We make two observations: (i) the MELD + CPI procedure explores multiple topologies in parallel through independent walkers, and (ii) there are many possible computational pathways that satisfy the folding process in the presence of the heuristics (SI Appendix, Fig. S6). In general, at high replica indices, the procedure explores a very broad range of extended states, whereas at lower replica-exchange indices, the structures become compact, resembling molten globule states. At the lowest replica indices, the protein is often native-like. A common theme in most pathways we have observed (except for some of the simpler proteins, such as TRP-cage) is that they will fold into intermediates that have certain characteristics of the native state but can have some secondary structure elements in incorrect orientations. These structures have to unfold, going back to higher replica indices, and then refold into native-like topologies (SI Appendix, Fig. S6).

Limitations of the Method.

MELD + CPI is a sampling method. It cannot fix deficiencies in the force field. Although much faster sampling is accomplished, convergence can be an issue. The sequence and secondary structure predictions define the restraints; hence, for some proteins, they will be more directive (converge faster) than others.

The basic engine is classical MD; hence, there is no reactivity. If disulfide bonds are present in the native state but not specified in the simulations, they can never be formed. The lack of reactivity can limit the success of the method in some cases (SI Appendix, Table S4) due to steric clashes between reduced Cys that would not be present in the oxidized state. Disulfide bond information can be determined experimentally (26), greatly improving the results of the simulations.
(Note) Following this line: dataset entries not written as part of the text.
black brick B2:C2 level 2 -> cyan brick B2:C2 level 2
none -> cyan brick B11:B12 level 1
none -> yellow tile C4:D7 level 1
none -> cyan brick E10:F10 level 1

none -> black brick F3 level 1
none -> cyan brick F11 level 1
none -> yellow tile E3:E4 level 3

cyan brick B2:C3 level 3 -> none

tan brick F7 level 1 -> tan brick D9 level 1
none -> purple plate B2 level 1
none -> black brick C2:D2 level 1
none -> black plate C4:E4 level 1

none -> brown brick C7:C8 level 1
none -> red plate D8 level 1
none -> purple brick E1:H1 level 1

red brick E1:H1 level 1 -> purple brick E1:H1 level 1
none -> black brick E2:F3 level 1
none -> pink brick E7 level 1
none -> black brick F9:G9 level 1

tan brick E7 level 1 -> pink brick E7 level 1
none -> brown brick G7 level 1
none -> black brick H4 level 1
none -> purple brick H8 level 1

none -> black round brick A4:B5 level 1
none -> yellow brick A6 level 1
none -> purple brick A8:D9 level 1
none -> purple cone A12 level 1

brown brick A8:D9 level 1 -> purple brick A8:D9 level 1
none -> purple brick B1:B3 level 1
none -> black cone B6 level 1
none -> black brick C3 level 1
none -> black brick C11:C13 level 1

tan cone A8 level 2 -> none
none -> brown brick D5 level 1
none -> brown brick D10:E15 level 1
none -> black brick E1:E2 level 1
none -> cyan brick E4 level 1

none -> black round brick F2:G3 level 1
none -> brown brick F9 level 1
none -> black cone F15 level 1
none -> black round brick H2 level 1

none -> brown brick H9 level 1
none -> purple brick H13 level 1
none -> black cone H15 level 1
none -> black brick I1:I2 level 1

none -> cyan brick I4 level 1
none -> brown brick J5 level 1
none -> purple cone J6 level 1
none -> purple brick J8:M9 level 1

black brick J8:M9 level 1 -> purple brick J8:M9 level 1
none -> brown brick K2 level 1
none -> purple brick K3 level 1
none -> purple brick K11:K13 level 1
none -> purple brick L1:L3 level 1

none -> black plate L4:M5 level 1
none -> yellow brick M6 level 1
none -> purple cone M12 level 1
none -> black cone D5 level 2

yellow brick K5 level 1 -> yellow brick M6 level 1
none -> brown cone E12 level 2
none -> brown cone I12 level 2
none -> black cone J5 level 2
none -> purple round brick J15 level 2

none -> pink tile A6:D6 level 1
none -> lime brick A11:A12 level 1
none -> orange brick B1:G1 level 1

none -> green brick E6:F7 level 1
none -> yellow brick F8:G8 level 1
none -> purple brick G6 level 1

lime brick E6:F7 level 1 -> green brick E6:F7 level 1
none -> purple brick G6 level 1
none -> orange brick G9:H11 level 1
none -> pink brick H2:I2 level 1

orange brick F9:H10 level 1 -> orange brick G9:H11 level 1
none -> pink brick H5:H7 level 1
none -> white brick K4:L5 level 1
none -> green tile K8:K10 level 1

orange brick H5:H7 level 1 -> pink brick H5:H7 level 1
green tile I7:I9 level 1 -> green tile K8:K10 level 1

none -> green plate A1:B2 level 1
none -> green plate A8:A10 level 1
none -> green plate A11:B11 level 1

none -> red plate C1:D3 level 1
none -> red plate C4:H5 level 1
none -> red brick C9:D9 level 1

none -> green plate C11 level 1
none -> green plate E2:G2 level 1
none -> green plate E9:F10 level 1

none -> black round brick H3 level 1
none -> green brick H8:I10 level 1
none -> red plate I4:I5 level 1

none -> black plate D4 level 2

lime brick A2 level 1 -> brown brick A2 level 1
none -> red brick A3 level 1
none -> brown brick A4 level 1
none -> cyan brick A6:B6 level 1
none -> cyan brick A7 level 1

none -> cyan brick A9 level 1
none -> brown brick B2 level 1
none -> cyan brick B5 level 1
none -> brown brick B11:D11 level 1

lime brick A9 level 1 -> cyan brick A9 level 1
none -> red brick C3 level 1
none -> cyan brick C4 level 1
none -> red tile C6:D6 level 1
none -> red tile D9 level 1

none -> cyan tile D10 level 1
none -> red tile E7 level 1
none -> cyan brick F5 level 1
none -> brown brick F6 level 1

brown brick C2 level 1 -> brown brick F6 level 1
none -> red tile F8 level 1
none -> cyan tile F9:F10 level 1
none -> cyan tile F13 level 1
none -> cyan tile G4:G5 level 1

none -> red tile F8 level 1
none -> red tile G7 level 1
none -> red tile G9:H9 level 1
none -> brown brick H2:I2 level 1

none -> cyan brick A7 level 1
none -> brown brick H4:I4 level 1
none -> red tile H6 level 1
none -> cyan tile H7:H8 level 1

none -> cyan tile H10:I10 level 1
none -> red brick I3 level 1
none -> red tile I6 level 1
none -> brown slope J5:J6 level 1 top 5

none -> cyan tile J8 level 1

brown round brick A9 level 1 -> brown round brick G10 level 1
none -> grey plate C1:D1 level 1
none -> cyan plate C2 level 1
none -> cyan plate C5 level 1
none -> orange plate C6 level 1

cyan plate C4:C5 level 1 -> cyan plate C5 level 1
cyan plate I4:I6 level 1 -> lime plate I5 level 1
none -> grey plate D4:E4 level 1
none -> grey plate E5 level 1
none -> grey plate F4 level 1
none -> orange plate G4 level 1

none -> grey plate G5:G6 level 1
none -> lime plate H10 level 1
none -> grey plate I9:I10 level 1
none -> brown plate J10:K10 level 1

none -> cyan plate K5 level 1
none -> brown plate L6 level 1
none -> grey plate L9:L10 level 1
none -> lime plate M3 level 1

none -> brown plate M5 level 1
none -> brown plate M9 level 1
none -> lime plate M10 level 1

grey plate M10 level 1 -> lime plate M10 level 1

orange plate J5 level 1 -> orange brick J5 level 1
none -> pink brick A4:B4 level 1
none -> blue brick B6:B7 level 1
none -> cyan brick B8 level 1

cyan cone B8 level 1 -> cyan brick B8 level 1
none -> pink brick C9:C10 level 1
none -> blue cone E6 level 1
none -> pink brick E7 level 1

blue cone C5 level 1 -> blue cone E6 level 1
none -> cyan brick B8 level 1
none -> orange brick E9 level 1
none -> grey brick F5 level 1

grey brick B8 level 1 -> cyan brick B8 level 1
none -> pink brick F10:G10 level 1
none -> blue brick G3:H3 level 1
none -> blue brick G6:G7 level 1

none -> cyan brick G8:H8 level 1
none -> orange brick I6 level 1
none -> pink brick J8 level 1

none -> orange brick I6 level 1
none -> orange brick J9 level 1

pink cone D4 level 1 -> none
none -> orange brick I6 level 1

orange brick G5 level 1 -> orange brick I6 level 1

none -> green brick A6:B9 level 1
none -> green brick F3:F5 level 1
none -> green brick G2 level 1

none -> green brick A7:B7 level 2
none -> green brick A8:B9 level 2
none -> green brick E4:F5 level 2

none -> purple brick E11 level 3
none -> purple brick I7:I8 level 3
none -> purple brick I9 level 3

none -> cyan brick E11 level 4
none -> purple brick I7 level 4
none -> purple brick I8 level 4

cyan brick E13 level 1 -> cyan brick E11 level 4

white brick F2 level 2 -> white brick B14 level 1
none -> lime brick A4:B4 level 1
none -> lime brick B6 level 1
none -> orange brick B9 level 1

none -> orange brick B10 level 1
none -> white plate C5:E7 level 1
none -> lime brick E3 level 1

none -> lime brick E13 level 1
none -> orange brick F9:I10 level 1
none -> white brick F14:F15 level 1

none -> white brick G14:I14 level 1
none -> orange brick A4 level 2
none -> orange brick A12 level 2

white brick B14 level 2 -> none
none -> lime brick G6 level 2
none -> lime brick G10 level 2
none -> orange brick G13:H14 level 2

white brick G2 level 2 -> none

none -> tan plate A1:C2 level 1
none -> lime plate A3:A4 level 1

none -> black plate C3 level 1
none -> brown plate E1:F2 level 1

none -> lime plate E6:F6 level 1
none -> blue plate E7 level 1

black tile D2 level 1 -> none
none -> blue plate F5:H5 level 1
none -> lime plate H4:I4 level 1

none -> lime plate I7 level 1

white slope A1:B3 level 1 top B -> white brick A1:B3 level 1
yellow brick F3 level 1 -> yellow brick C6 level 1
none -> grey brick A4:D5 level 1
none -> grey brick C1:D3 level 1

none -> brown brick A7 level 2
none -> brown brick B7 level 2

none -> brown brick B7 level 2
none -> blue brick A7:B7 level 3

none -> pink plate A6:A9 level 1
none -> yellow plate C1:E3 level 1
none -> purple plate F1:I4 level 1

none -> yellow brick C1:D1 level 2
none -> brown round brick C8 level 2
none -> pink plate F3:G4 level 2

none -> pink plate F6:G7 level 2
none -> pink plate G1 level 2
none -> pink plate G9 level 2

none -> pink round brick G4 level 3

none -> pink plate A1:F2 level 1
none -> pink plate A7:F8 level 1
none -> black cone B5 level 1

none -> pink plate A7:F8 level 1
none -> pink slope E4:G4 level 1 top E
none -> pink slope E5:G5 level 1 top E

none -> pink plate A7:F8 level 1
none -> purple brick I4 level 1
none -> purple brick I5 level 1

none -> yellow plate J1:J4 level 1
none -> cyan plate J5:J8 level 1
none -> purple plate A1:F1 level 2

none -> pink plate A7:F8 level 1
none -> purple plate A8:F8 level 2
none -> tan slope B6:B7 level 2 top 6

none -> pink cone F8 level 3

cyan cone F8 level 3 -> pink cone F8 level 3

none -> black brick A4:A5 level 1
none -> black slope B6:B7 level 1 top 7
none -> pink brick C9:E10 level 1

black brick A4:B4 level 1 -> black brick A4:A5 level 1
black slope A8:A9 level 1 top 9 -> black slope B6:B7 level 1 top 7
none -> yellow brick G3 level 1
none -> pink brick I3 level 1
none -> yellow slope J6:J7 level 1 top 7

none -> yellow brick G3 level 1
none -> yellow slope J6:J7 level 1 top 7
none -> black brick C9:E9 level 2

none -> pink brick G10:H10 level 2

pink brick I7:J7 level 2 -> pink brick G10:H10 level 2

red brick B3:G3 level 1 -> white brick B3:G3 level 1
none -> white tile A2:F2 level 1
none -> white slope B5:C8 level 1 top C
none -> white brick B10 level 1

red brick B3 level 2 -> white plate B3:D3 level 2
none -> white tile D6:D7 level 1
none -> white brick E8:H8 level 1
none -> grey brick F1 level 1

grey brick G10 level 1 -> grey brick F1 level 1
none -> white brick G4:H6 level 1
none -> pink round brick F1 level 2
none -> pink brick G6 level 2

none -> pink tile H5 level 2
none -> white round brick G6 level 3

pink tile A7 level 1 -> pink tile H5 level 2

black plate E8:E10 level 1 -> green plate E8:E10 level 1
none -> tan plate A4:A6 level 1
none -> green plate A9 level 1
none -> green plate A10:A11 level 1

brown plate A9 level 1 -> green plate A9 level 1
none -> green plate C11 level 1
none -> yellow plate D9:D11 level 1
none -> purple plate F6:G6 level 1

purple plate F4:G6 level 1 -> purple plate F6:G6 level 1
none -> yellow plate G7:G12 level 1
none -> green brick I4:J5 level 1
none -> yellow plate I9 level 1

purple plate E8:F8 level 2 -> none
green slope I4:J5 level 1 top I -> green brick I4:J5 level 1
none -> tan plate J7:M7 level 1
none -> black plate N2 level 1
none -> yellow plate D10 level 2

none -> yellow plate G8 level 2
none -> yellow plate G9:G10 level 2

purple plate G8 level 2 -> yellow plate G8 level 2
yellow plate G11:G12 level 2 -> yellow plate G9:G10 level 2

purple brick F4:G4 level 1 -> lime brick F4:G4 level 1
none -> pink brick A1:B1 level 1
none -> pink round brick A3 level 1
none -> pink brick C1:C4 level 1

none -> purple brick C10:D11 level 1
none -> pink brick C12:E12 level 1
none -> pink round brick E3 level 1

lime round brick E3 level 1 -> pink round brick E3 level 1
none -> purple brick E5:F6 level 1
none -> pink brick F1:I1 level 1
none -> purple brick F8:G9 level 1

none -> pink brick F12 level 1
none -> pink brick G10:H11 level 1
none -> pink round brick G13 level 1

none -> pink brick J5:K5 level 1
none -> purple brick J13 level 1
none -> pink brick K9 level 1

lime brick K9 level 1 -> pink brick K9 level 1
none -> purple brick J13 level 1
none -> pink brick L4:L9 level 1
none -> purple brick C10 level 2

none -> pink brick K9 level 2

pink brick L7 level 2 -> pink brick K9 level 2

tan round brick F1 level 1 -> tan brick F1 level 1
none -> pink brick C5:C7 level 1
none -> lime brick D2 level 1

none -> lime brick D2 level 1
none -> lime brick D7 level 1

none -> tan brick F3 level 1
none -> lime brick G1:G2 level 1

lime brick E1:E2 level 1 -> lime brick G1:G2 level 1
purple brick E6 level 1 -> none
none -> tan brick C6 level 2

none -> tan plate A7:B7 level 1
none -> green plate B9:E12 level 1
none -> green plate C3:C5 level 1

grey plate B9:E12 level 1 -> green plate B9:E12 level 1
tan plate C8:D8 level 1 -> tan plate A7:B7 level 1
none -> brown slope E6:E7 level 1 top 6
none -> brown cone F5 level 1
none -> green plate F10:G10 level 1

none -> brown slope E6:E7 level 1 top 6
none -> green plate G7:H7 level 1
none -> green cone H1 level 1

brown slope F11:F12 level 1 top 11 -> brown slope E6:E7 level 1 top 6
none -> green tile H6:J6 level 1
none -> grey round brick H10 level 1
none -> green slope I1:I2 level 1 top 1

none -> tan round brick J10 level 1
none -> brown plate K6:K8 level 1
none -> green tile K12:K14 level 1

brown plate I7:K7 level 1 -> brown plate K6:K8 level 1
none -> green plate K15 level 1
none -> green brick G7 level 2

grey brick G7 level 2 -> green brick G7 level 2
Finally, not surprisingly, our “globular-protein” heuristics fail on proteins that are not globular. We tested the present heuristics on three nonglobular proteins (16). These proteins make fewer hydrophobic contacts than expected by our heuristics, forcing MELD to enforce incorrect restraints and ultimately leading to incorrect structures (SI Appendix, Table S5). These three proteins are helix bundles, so the only nonlocal heuristics in effect are the hydrophobic contacts. Our accuracy parameter for this heuristic is set at 8%, but looking at the native structures, we find that only 4%, 5%, and 6%, respectively, of the hydrophobic contacts are satisfied in the native state. Not surprisingly, we were not able to identify native-like structures. For the native state, there is no combination of 8% of springs that have zero restraint energy. Hence, we no longer fall in the regime where comparing populations for the native state within MELD is comparable to comparing them with the original force field. Ultimately, there is no basis why MELD + CPI should work (SI Appendix, Table S5) in this case. Looking at this table, for one of the structures, we sampled native-like conformations. In this case, we do not expect that longer, more converged simulations will help, because there is a problem of matching the wrong heuristics to the wrong problem. Different definitions of heuristics to deal with nonglobular proteins would be needed in those cases.